Risk weighted assets edged down 1.4% to £211bn and the return on tangible equity increased to 12.5% from 12.3%.
Lloyds maintained its financial targets for the year, including a net interest margin of 2.9%, capital build of 170 basis points to 200 basis points, operating costs of less than £8bn, a decline in the cost to income ratio and a return on tangible equity of 14-15%.
“While Brexit uncertainty persists, and continued uncertainty could further impact the economy, I remain confident that our unique business model, and in particular our market leading efficiency and targeted investment, will continue to deliver superior performance and returns for our customers and shareholders,” chief executive Antonio Horta-Osorio.

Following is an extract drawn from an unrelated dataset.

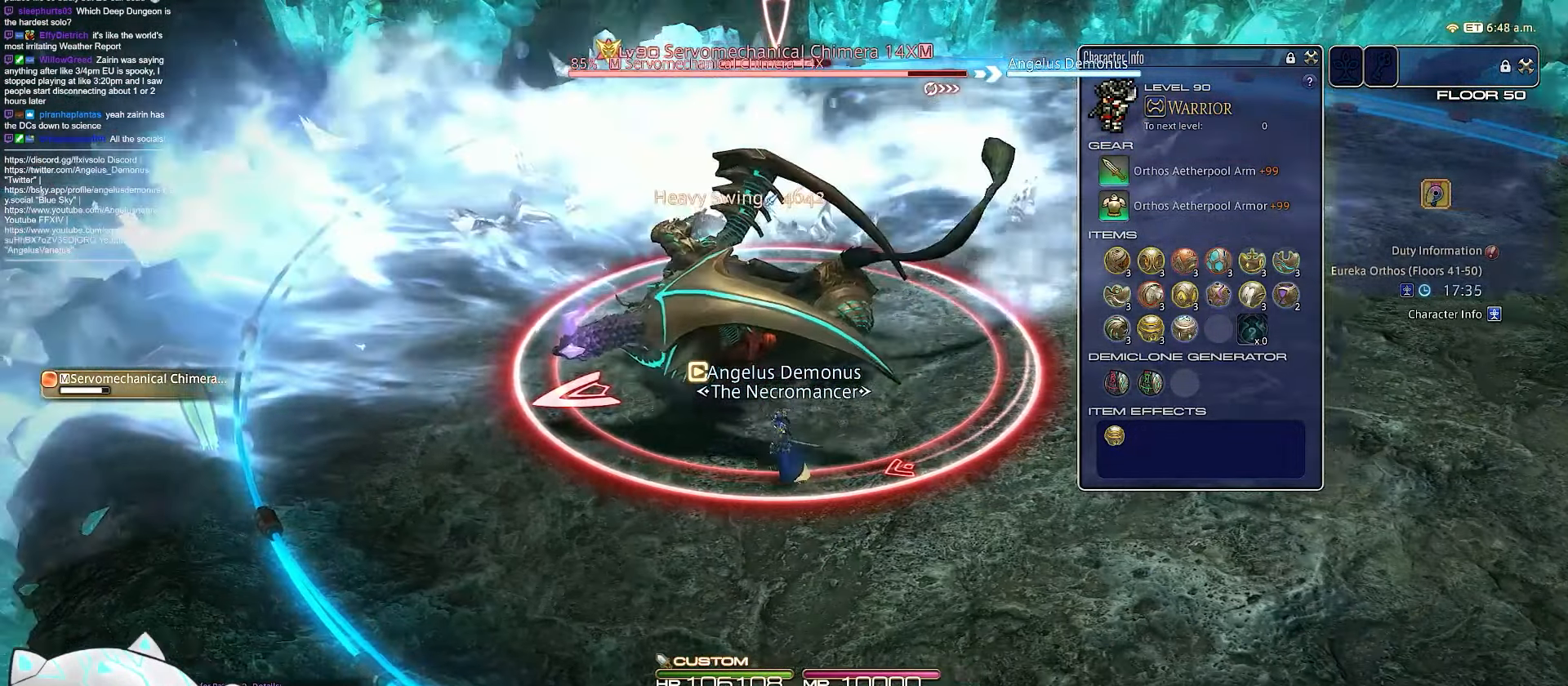
{"keys": ["2", "a", "rbracket"], "events": [[50, "rbracket", "down"], [417, "2", "down"]]}
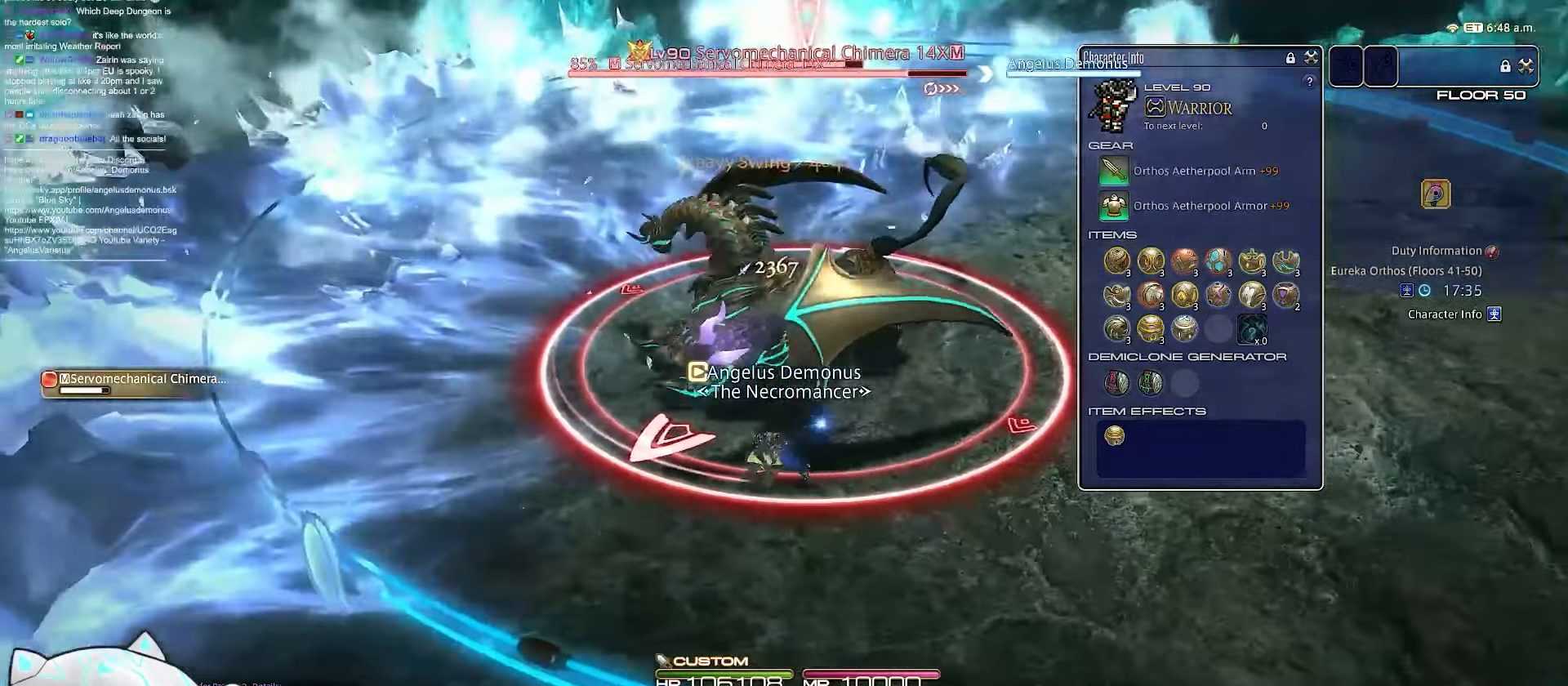
{"keys": ["2", "a", "rbracket"], "events": []}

Lloyds a cash cow for income seekers, says analyst
Laith Khalaf, senior analyst at Hargreaves Lansdown, said: "Overall it’s a familiar story for Lloyds – the bank’s put in a solid performance, slightly marred by some one-off items.
"The share price has performed well so far this year, but even so Brexit continues to dominate sentiment, as Lloyds is indelibly plugged into the domestic economy.
"With a yield well over 5% though, Lloyds still looks like a bit of a cash cow for income-seekers."
Shares dipped 0.6% to 63.1p in morning trading.